L’abus est à l’évidence constitué lorsque l’auteur de la rupture est motivé par l’intention de nuire à son partenaire. C’est le cas de celui qui rompt des négociations, engagées sans intention sérieuse de contracter, à seule fin d’obtenir la révélation de certains secrets par exemple. Tel était le cas, en l’espèce, du fait que l’interlocuteur de la société Manoukian lui avait laissé croire que la conclusion du contrat projeté était encore possible, alors que ce contrat était déjà conclu avec la société Les complices. Dans cette espèce, les pourparlers étaient très avancés et avaient fait naître chez la société Manoukian une confiance dans la conclusion du contrat. Ainsi la chambre commerciale a jugé la rupture brutale et sans motif légitime des pourparlers qui se sont déroulés pendant une longue période à un caractère fautif (Com. 7 janv. 1997).  Et la même chambre a jugé que la rupture, pour des considérations internes au groupe, de négociations durant lesquelles il avait été laissé espérer au partenaire pendant quatre années un accord définitif, est dépourvue de motif légitime (Com. 7 avr. 1998).

Et si la responsabilité de la rupture abusive de période précontractuelle est reconnue pas la Haute Juridiction dans cet arrêt, il n’en est pas de même pour la société tierce.

  1. La responsabilité du tiers

La rupture des pourparlers dont se plaignait la société Manoukian s’expliquait par le fait que les consorts X et Y avaient finalement conclu le contrat projeté avec un tiers : la Société les Complices. La société Manoukian lui ayant également demandé réparation, la Haute Juridiction avait dû répondre à une question à laquelle elle n’avait encore jamais fait face. En effet, il s’agissait là de dire, si oui ou non la responsabilité du tiers qui profitait de la rupture abusive des pourparlers voyait sa responsabilité délictuelle engagée. Pour la Cour de Cassation le seul fait de contracter, en sachant même que la société en question a déjà engagé des pourparlers avec une société tierce, ne présente en aucun cas, s’il n’est pas motivé par des intentions de nuire ou par de manœuvres déloyales, une faute qui engagerais son auteur.

Cela tient à un principe, celui qui irrigue la matière est le principe de la liberté. En effet, chacune des parties est libre de rompre à tous moments, la négociation contractuelle, il n’y a aucune obligation de conclure le contrat.

Il convient d’observer que pendant la phase de négociation, il est possible de mener des négociations parallèles avec d’autres partenaires. On n’a aucune obligation d’informer son partenaire.

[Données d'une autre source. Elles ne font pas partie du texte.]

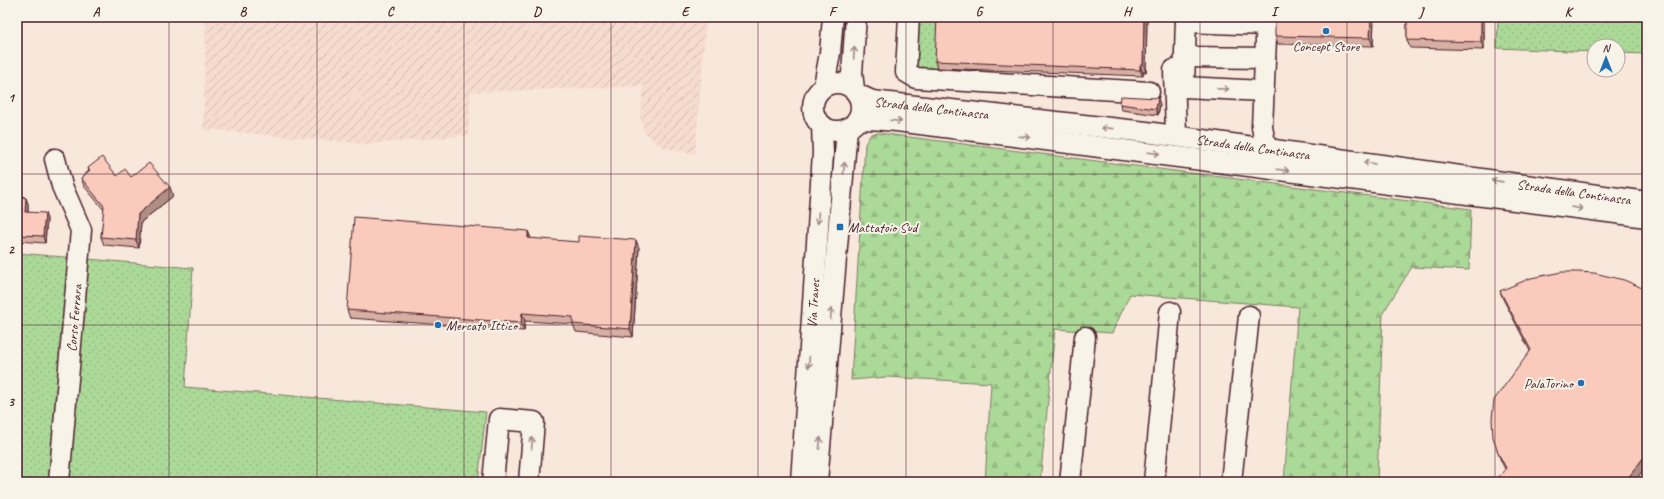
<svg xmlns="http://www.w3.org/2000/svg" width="1664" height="499" font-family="Caveat,sans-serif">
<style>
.industrial{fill:url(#industrial-furrows)}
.grass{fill:url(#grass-dots);stroke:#7a7c62}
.forest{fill:url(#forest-firs);stroke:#7a7c62}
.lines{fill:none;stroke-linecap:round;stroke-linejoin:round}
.minor-casing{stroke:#4a1f2b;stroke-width:23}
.minor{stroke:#f7f3e8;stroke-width:20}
.wall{fill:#d7afa3;stroke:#4a1f2b}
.shaded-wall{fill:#af8e84;stroke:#4a1f2b}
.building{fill:#facbbd;stroke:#4a1f2b}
.oneway{stroke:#a0898a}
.grid{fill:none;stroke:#4a1f2b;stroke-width:1;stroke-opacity:0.55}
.poi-dot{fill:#1f6fb2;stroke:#f7f3e8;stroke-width:1.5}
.labels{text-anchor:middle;stroke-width:4;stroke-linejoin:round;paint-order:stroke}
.poi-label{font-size:14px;fill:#4a1f2b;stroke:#f7f3e8;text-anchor:start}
.street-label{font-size:14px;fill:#4a1f2b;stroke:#f7f3e8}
.neatline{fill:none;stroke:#4a1f2b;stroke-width:1.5}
.grid-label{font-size:13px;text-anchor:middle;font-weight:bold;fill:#4a1f2b}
</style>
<defs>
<pattern id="industrial-furrows" width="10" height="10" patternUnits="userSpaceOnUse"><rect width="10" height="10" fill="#f6dbcf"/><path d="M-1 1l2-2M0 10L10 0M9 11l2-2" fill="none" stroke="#d4bcb2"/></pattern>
<pattern id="grass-dots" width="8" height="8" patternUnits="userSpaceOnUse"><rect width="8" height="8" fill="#abd998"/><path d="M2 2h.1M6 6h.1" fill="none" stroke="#95ba83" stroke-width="1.8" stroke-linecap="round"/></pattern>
<pattern id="forest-firs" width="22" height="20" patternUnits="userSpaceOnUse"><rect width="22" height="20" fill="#abd998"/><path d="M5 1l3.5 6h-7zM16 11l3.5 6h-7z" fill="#95ba83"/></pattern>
</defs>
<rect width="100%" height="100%" fill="#f8e7db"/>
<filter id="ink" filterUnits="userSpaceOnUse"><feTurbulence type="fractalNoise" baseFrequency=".025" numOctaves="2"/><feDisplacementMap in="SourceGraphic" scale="8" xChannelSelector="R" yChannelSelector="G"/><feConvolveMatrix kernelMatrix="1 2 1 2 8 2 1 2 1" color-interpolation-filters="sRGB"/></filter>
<g filter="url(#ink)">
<path class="industrial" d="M185 17H706L695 154 662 147 644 132 640 115 644 86 471 92 468 135 393 142 369 144 203 129 206 20Z"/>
<path class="grass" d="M914 17H939L937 69H915Z
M1498 17H1647V54L1618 53V46H1594V52L1497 48Z
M17 253 193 268 185 387 486 412 478 482H17Z"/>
<path class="forest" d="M878 133 1471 209 1469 270 1412 267 1383 313 1377 482H1284L1298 307 1130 294 1112 333 1055 329 1040 482H985L991 383 887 377 851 380 865 144 871 134Z"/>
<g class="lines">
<g class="minor-casing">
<g id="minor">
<path d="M909 17 906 72 916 78 1149 92"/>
<path d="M1186 17 1184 87 1263 91"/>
<path d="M1186 22 1266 25"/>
<path d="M1185 57 1265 58"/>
<path d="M1174 70 1176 136"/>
<circle cx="837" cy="107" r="24"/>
<path d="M824 86 830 53 833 17"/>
<path d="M854 89 852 73 856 17"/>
<path id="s1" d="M859 95 872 101 1146 132 1647 202"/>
<path d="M857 120 870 119 897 121 1647 217"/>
<path d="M1266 149 1262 127 1267 17"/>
<path d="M55 159 62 186 81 230 59 482"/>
<path d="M493 482 499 419 534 422 529 482"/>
<path id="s2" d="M801 482 823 153 822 125"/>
<path d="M817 482 847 129"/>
<path d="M1070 482 1085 337"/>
<path d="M1154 482 1170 312"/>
<path d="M1231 482 1249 316"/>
</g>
</g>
<use href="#minor" class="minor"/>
</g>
<path class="wall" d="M552 17H583V20Z
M1147 17 1146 72H1143V76L937 68 935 61Z
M1374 17 1373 46 1278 44 1275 36Z
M1407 17H1484V50L1410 48 1407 40Z
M1120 104H1160L1158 115 1122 110Z
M88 168 117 176 131 177 173 196 141 222 139 248 104 245 101 237 104 210 84 186 81 178 89 171Z
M17 192 24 197 26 198 28 204V212L47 219 45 243 17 241Z
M528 231 531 239 639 248 633 337 576 332 573 324 525 321 524 331 350 318 347 310Z
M1500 291H1647V465L1634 482 1505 469 1501 461 1498 453 1530 351 1503 299Z"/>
<path class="shaded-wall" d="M1144 17H1147L1146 72 1143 65Z
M1371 17H1374L1373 46 1370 38Z
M1481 17H1484V50L1481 42Z
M1140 65 1143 72V76L1140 70Z
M1158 98 1160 104 1158 115 1156 109Z
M170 187 173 196 141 222 139 248 136 240 138 214Z
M26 198 28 204V218L25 212Z
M45 213 47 219 45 243 43 236Z
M528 231 531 239 528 238Z
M636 240 639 248 633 337 630 329Z
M522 313 525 321 524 331 521 323Z
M1647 453V465L1634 482H1625Z"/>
<path class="building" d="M937 17H1144L1143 65H1140V70L935 61Z
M1275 17H1371L1370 38 1275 36Z
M1407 17H1481V42L1407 40Z
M1121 96 1158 98 1156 109 1120 104Z
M102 157 117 176 125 169 131 177 149 163 170 187 138 214 136 240 101 237 104 206 81 178 90 170 88 168Z
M17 192H22V197L26 198 25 212 45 213 43 236 17 235Z
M354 217 528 231V238L579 242V236L636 240 630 329 573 324V317L522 313 521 323 347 310Z
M1562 272H1577L1594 273 1624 280 1638 286 1647 291V453L1625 482H1495L1506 468 1498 453 1493 437 1492 419 1494 400 1531 350 1500 291 1531 278Z"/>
<defs><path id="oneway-shaft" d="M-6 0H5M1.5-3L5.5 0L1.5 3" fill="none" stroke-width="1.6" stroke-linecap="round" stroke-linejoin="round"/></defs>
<g class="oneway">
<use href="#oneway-shaft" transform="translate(854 53) rotate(-86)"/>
<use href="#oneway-shaft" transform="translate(1223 89) rotate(2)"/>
<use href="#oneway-shaft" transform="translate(896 121) rotate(6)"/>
<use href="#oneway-shaft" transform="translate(1107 128) rotate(-174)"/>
<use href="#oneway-shaft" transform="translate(1025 137) rotate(7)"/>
<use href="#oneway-shaft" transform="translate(1154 153) rotate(7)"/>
<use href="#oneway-shaft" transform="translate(1369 163) rotate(-172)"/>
<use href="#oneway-shaft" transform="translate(844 168) rotate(-85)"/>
<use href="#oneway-shaft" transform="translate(1283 170) rotate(7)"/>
<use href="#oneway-shaft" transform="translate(1497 181) rotate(-172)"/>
<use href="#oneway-shaft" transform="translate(1577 208) rotate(8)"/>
<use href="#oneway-shaft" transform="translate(818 218) rotate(94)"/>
<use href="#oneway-shaft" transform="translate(831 314) rotate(-85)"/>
<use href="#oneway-shaft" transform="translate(809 362) rotate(94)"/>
<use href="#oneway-shaft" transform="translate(532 443) rotate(-86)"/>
<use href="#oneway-shaft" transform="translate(820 443) rotate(-85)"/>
</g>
</g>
<path class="grid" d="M169 17V482M317 17V482M464 17V482M611 17V482M758 17V482M906 17V482M1053 17V482M1200 17V482M1347 17V482M1495 17V482M17 174H1647M17 325H1647"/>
<g class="poi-dot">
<circle cx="1326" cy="31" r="4"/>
<rect x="836" y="223" width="8" height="8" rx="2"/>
<circle cx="438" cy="325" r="4"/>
<circle cx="1581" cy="383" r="4"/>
</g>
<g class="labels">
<g class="poi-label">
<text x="1326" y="51" text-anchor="middle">Concept Store</text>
<text x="848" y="232">Mattatoio Sud</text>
<text x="446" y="330">Mercato Ittico</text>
<text x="1573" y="388" text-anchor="end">PalaTorino</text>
</g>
<g class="street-label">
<text dy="5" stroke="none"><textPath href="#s1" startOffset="74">Strada della Continassa</textPath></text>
<text dy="5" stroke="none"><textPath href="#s1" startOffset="398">Strada della Continassa</textPath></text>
<text dy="5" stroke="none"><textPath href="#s1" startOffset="722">Strada della Continassa</textPath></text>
<text dy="5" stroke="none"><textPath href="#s2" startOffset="179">Via Traves</textPath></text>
<text transform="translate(74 318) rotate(-85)" y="5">Corso Ferrara</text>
</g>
</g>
<rect width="1664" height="499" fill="none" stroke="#f7f3e8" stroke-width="44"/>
<g transform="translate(1606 58)"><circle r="19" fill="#f7f3e8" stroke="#b29e9c"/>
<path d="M0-3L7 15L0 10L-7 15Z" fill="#1f6fb2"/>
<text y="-6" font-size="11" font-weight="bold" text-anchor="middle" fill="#4a1f2b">N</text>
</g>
<rect x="22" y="22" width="1620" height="455" class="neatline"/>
<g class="grid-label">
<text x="96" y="16">A</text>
<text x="243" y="16">B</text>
<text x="390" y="16">C</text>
<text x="537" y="16">D</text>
<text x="685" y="16">E</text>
<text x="832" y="16">F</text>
<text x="979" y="16">G</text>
<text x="1127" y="16">H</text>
<text x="1274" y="16">I</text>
<text x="1421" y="16">J</text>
<text x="1568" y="16">K</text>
<text x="11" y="102">1</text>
<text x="11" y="254">2</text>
<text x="11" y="406">3</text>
</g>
</svg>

En l’espèce, même si cela semble déloyale dans l’arrêt Manoukian, il n’en est rien. La Cour de Cassation estime que la responsabilité du tiers n’aurait pu être engagée qu’en cas de volonté de nuire ou de manœuvres frauduleuses. Les manœuvres frauduleuses peuvent être vues comme par exemple de fausses informations communiquées sur un concurrent. L’intention de nuire quant à elle, peut se manifester par l’acceptation d’un contrat dans le but de faire échouer les pourparlers de son concurrent.